WHAT THE TASK REQUIRES →
Only one portion of the data is to be written out: from the line bearing "Exhaustion, fatigue" through the line bearing "strategies and recommendations for". Write it exactly as it appears.

DATA TO EXAMINE →
==========

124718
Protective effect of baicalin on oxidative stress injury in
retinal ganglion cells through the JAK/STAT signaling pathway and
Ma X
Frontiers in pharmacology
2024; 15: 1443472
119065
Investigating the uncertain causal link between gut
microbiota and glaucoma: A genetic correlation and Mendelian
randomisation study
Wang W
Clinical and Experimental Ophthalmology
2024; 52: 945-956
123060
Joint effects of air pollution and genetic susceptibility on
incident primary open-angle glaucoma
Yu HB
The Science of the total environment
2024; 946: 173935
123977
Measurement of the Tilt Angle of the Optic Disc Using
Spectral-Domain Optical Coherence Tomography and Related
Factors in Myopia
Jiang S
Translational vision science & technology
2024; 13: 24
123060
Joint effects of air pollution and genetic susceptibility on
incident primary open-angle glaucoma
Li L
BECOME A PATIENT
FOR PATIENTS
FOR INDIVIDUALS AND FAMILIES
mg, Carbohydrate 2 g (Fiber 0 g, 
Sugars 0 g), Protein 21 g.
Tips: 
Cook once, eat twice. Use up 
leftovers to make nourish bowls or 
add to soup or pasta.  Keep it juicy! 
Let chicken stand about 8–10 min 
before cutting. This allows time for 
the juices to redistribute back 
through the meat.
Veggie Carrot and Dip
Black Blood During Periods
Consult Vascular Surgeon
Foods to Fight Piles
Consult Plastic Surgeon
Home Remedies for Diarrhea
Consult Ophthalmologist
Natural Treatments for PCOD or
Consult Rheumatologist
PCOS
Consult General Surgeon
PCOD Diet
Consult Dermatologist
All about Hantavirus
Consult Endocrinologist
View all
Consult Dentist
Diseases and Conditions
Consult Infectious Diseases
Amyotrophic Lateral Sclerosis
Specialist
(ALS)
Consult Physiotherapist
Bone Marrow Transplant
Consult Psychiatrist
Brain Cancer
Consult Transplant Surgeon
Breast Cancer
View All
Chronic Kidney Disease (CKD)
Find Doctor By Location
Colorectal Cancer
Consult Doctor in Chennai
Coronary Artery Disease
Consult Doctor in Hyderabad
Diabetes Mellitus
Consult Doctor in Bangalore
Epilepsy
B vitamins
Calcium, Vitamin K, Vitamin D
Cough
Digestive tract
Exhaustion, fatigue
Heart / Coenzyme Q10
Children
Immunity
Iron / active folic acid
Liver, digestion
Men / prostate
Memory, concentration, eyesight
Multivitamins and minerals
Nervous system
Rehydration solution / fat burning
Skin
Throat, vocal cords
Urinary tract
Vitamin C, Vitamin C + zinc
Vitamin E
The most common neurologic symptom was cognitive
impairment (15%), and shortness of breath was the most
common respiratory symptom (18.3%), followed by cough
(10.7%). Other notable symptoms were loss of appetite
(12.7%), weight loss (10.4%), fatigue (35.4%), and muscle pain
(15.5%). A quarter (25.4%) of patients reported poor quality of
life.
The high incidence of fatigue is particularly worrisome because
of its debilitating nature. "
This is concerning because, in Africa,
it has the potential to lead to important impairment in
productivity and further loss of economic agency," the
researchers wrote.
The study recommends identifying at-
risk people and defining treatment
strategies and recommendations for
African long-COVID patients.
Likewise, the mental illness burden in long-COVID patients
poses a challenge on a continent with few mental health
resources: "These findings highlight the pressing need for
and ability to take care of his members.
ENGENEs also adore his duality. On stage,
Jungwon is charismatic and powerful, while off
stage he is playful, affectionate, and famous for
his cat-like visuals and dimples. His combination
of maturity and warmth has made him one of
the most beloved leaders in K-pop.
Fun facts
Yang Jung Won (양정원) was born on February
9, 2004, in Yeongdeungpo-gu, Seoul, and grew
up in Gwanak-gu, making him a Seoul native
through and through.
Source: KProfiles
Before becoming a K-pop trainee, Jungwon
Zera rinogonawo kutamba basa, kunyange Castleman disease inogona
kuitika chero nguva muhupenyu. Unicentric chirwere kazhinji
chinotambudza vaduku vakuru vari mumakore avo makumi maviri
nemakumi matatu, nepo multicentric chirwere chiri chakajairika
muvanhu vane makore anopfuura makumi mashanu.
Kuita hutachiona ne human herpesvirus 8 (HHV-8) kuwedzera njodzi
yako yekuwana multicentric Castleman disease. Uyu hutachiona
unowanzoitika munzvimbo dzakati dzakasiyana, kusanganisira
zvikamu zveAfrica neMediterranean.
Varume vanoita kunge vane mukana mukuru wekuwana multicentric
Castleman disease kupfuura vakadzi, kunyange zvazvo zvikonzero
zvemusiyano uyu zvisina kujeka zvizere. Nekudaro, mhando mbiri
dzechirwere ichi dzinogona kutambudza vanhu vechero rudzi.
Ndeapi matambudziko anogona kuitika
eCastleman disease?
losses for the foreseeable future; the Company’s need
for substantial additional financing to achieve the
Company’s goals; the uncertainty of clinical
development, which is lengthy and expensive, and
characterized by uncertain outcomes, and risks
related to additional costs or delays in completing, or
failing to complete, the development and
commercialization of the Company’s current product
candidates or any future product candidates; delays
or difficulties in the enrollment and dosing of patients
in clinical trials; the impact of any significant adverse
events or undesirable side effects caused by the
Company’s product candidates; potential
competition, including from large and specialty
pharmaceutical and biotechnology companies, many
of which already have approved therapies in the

==========

WORKED SOLUTION →
Exhaustion, fatigue
Heart / Coenzyme Q10
Children
Immunity
Iron / active folic acid
Liver, digestion
Men / prostate
Memory, concentration, eyesight
Multivitamins and minerals
Nervous system
Rehydration solution / fat burning
Skin
Throat, vocal cords
Urinary tract
Vitamin C, Vitamin C + zinc
Vitamin E
The most common neurologic symptom was cognitive
impairment (15%), and shortness of breath was the most
common respiratory symptom (18.3%), followed by cough
(10.7%). Other notable symptoms were loss of appetite
(12.7%), weight loss (10.4%), fatigue (35.4%), and muscle pain
(15.5%). A quarter (25.4%) of patients reported poor quality of
life.
The high incidence of fatigue is particularly worrisome because
of its debilitating nature. "
This is concerning because, in Africa,
it has the potential to lead to important impairment in
productivity and further loss of economic agency," the
researchers wrote.
The study recommends identifying at-
risk people and defining treatment
strategies and recommendations for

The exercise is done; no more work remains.